» WORK TASK
Print the entries exactly; no image belongs in the copy.

Segment Start: WORKING DATA

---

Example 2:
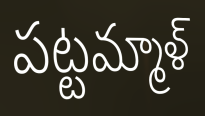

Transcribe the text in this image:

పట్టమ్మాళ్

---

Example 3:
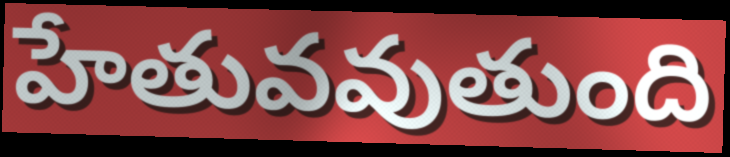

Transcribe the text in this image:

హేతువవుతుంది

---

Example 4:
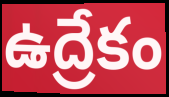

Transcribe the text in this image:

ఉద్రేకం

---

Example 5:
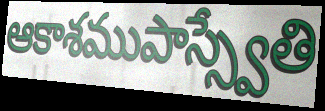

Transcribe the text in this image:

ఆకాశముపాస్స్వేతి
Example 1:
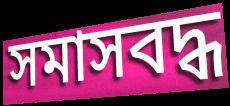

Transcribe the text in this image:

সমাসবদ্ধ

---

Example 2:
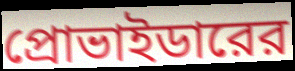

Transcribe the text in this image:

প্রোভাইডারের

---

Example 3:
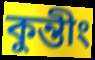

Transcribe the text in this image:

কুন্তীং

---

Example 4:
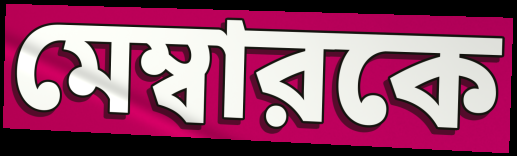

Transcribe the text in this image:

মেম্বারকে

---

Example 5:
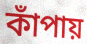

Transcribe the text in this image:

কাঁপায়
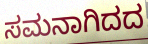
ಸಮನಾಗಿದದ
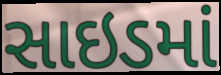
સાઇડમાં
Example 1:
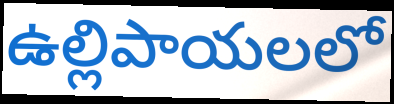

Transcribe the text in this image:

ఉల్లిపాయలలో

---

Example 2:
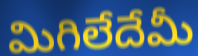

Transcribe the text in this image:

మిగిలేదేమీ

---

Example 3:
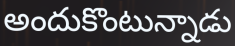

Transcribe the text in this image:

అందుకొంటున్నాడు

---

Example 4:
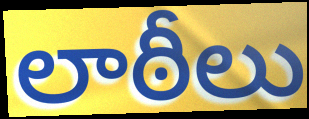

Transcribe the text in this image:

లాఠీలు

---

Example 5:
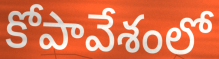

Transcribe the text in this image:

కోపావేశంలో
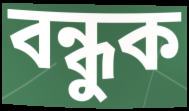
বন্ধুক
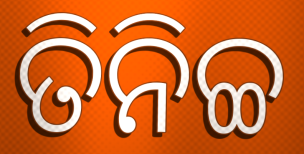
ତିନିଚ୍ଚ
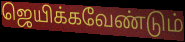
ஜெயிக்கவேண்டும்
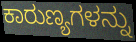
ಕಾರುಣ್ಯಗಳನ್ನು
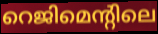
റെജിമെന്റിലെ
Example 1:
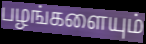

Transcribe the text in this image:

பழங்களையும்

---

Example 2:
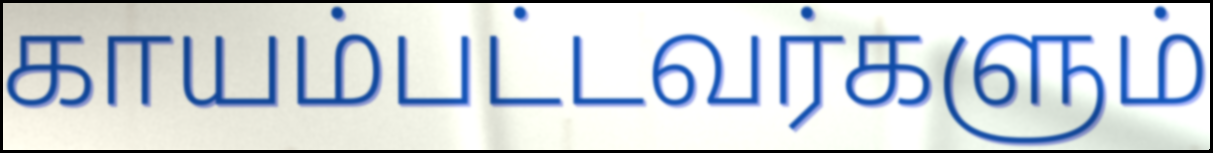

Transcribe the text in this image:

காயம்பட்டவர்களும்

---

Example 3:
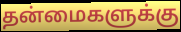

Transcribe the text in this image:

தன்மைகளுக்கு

Segment End: WORKING DATA

» FINAL ANSWER
---

Example 2:

Transcribe the text in this image:

పట్టమ్మాళ్

---

Example 3:

Transcribe the text in this image:

హేతువవుతుంది

---

Example 4:

Transcribe the text in this image:

ఉద్రేకం

---

Example 5:

Transcribe the text in this image:

ఆకాశముపాస్స్వేతి
Example 1:

Transcribe the text in this image:

সমাসবদ্ধ

---

Example 2:

Transcribe the text in this image:

প্রোভাইডারের

---

Example 3:

Transcribe the text in this image:

কুন্তীং

---

Example 4:

Transcribe the text in this image:

মেম্বারকে

---

Example 5:

Transcribe the text in this image:

কাঁপায়
ಸಮನಾಗಿದದ
સાઇડમાં
Example 1:

Transcribe the text in this image:

ఉల్లిపాయలలో

---

Example 2:

Transcribe the text in this image:

మిగిలేదేమీ

---

Example 3:

Transcribe the text in this image:

అందుకొంటున్నాడు

---

Example 4:

Transcribe the text in this image:

లాఠీలు

---

Example 5:

Transcribe the text in this image:

కోపావేశంలో
বন্ধুক
ତିନିଚ୍ଚ
ஜெயிக்கவேண்டும்
ಕಾರುಣ್ಯಗಳನ್ನು
റെജിമെന്റിലെ
Example 1:

Transcribe the text in this image:

பழங்களையும்

---

Example 2:

Transcribe the text in this image:

காயம்பட்டவர்களும்

---

Example 3:

Transcribe the text in this image:

தன்மைகளுக்கு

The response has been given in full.